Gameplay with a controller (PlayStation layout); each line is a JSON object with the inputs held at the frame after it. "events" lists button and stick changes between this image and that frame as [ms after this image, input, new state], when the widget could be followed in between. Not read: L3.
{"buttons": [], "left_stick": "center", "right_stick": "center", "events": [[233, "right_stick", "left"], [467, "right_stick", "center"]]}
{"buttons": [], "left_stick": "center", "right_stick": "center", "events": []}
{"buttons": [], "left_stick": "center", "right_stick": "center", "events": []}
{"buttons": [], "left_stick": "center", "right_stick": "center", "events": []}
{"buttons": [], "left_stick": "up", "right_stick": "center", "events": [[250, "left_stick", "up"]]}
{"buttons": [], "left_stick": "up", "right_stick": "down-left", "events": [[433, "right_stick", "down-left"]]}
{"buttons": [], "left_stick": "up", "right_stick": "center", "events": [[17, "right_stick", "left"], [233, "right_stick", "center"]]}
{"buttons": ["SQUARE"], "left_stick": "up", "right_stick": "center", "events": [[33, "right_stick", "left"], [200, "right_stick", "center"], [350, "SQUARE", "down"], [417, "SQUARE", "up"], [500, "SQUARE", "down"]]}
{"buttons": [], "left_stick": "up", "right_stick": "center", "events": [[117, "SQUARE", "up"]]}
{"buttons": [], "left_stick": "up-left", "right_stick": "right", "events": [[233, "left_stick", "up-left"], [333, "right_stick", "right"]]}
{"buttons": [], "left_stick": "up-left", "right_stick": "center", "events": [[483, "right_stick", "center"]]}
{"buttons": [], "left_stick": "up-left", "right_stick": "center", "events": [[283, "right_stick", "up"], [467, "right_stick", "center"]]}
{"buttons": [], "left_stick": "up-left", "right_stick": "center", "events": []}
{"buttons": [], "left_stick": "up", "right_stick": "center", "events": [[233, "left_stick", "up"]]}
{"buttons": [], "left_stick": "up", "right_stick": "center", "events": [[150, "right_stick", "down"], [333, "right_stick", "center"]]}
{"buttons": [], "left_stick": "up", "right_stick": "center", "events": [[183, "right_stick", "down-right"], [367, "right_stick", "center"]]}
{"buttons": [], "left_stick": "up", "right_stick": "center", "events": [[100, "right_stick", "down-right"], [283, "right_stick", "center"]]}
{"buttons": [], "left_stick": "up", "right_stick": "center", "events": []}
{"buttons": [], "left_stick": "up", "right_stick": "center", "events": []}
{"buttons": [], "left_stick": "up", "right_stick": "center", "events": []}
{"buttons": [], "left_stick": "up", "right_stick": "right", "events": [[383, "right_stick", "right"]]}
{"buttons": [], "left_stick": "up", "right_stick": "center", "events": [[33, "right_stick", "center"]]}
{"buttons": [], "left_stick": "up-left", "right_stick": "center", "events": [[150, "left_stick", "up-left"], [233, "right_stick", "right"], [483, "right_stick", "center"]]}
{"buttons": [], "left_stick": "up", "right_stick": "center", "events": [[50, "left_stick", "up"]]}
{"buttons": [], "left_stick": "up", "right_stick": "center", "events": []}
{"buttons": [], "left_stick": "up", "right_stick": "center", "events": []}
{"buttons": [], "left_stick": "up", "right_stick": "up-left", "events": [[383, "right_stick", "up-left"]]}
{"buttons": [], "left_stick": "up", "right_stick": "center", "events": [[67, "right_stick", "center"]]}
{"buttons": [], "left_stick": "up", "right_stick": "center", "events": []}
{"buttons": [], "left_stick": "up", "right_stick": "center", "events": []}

EXERCISE BRIEF:
Repeat all the material, keeping each line identical.

RESPONSE TO THE TASK:
Gameplay with a controller (PlayStation layout); each line is a JSON object with the inputs held at the frame after it. "events" lists button and stick changes between this image and that frame as [ms after this image, input, new state], when the widget could be followed in between. Not read: L3.
{"buttons": [], "left_stick": "center", "right_stick": "center", "events": [[233, "right_stick", "left"], [467, "right_stick", "center"]]}
{"buttons": [], "left_stick": "center", "right_stick": "center", "events": []}
{"buttons": [], "left_stick": "center", "right_stick": "center", "events": []}
{"buttons": [], "left_stick": "center", "right_stick": "center", "events": []}
{"buttons": [], "left_stick": "up", "right_stick": "center", "events": [[250, "left_stick", "up"]]}
{"buttons": [], "left_stick": "up", "right_stick": "down-left", "events": [[433, "right_stick", "down-left"]]}
{"buttons": [], "left_stick": "up", "right_stick": "center", "events": [[17, "right_stick", "left"], [233, "right_stick", "center"]]}
{"buttons": ["SQUARE"], "left_stick": "up", "right_stick": "center", "events": [[33, "right_stick", "left"], [200, "right_stick", "center"], [350, "SQUARE", "down"], [417, "SQUARE", "up"], [500, "SQUARE", "down"]]}
{"buttons": [], "left_stick": "up", "right_stick": "center", "events": [[117, "SQUARE", "up"]]}
{"buttons": [], "left_stick": "up-left", "right_stick": "right", "events": [[233, "left_stick", "up-left"], [333, "right_stick", "right"]]}
{"buttons": [], "left_stick": "up-left", "right_stick": "center", "events": [[483, "right_stick", "center"]]}
{"buttons": [], "left_stick": "up-left", "right_stick": "center", "events": [[283, "right_stick", "up"], [467, "right_stick", "center"]]}
{"buttons": [], "left_stick": "up-left", "right_stick": "center", "events": []}
{"buttons": [], "left_stick": "up", "right_stick": "center", "events": [[233, "left_stick", "up"]]}
{"buttons": [], "left_stick": "up", "right_stick": "center", "events": [[150, "right_stick", "down"], [333, "right_stick", "center"]]}
{"buttons": [], "left_stick": "up", "right_stick": "center", "events": [[183, "right_stick", "down-right"], [367, "right_stick", "center"]]}
{"buttons": [], "left_stick": "up", "right_stick": "center", "events": [[100, "right_stick", "down-right"], [283, "right_stick", "center"]]}
{"buttons": [], "left_stick": "up", "right_stick": "center", "events": []}
{"buttons": [], "left_stick": "up", "right_stick": "center", "events": []}
{"buttons": [], "left_stick": "up", "right_stick": "center", "events": []}
{"buttons": [], "left_stick": "up", "right_stick": "right", "events": [[383, "right_stick", "right"]]}
{"buttons": [], "left_stick": "up", "right_stick": "center", "events": [[33, "right_stick", "center"]]}
{"buttons": [], "left_stick": "up-left", "right_stick": "center", "events": [[150, "left_stick", "up-left"], [233, "right_stick", "right"], [483, "right_stick", "center"]]}
{"buttons": [], "left_stick": "up", "right_stick": "center", "events": [[50, "left_stick", "up"]]}
{"buttons": [], "left_stick": "up", "right_stick": "center", "events": []}
{"buttons": [], "left_stick": "up", "right_stick": "center", "events": []}
{"buttons": [], "left_stick": "up", "right_stick": "up-left", "events": [[383, "right_stick", "up-left"]]}
{"buttons": [], "left_stick": "up", "right_stick": "center", "events": [[67, "right_stick", "center"]]}
{"buttons": [], "left_stick": "up", "right_stick": "center", "events": []}
{"buttons": [], "left_stick": "up", "right_stick": "center", "events": []}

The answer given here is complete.